There’s something about small towns that attracts people with a certain kind of energy. I know this because I live in a small town, and although it’s become rather gentrified over the last decade or so, it still boasts its fair share of eccentrics. As, judging by some of the structures in this little Karoo village, does Nieu-Bethesda.

Although Helen Martin’s Owl House certainly put Nieu-Bethesda on the tourist map, this castle is worth more than a passing glance. Jakob, the local tourist guide who offers donkey-cart trips through the village accompanied by a lively and very entertaining commentary on the town and its denizens (and on how he came to own his two ‘kêrels’, his darling donkeys, despite the initial scepticism of his wife, Betty), told us that it was built single-handedly by someone with the unlikely name of Dusty Canyon. (It is possible that I misheard, or that I misinterpreted the name spoken in Jakob’s fairly strong Afrikaans accent.)

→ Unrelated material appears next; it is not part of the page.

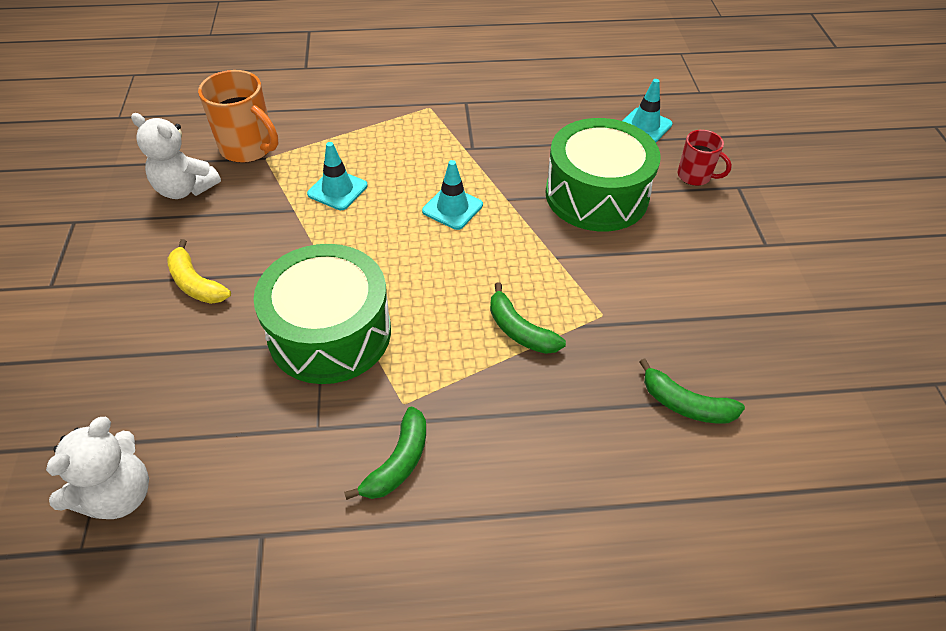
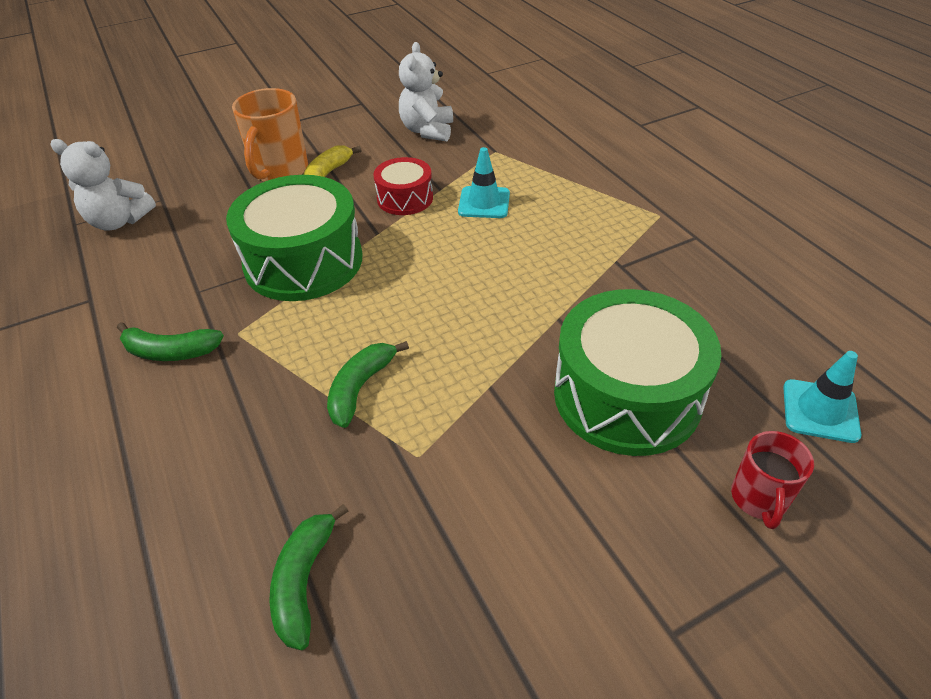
camera: 70 degrees right, 5 degrees down
(248, 148) = (500, 139): orange mug -> orange mug (280, 171)
(288, 237) = (405, 198): none -> red drum
(452, 208) = (512, 282): turquoise traffic cone -> none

This little castle has been built entirely with local stone. I particularly enjoy the counterpoint of the dragon peering around one side of a circular room, and the satellite dish installed on the other.

Echoing the castle theme in the town is this charming (new) building, part of a community project. The tower has three storeys – the café kitchen is on the bottom floor; there’s a room with twin beds in the middle; and the top storey boasts a circular double bed.